* [ENTRIES SUPPLIED]
-.-.-
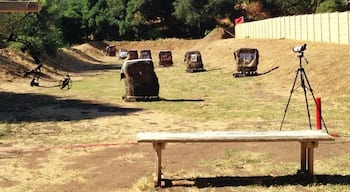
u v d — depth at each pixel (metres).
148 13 95.75
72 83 32.47
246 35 65.12
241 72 32.53
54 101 22.66
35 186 8.71
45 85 30.38
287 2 93.56
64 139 13.25
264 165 9.77
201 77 34.75
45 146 12.30
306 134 8.69
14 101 22.67
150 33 93.50
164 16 97.75
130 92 22.20
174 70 43.59
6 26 35.00
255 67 32.50
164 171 9.40
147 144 12.23
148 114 18.09
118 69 49.09
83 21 92.56
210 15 93.06
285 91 24.34
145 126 15.39
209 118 16.78
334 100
-.-.-
* [ASSIGNMENT]
Repeat each line, unchanged, from the line that contains "306 134 8.69" to the end of the listing above.

* [SOLUTION]
306 134 8.69
14 101 22.67
150 33 93.50
164 16 97.75
130 92 22.20
174 70 43.59
6 26 35.00
255 67 32.50
164 171 9.40
147 144 12.23
148 114 18.09
118 69 49.09
83 21 92.56
210 15 93.06
285 91 24.34
145 126 15.39
209 118 16.78
334 100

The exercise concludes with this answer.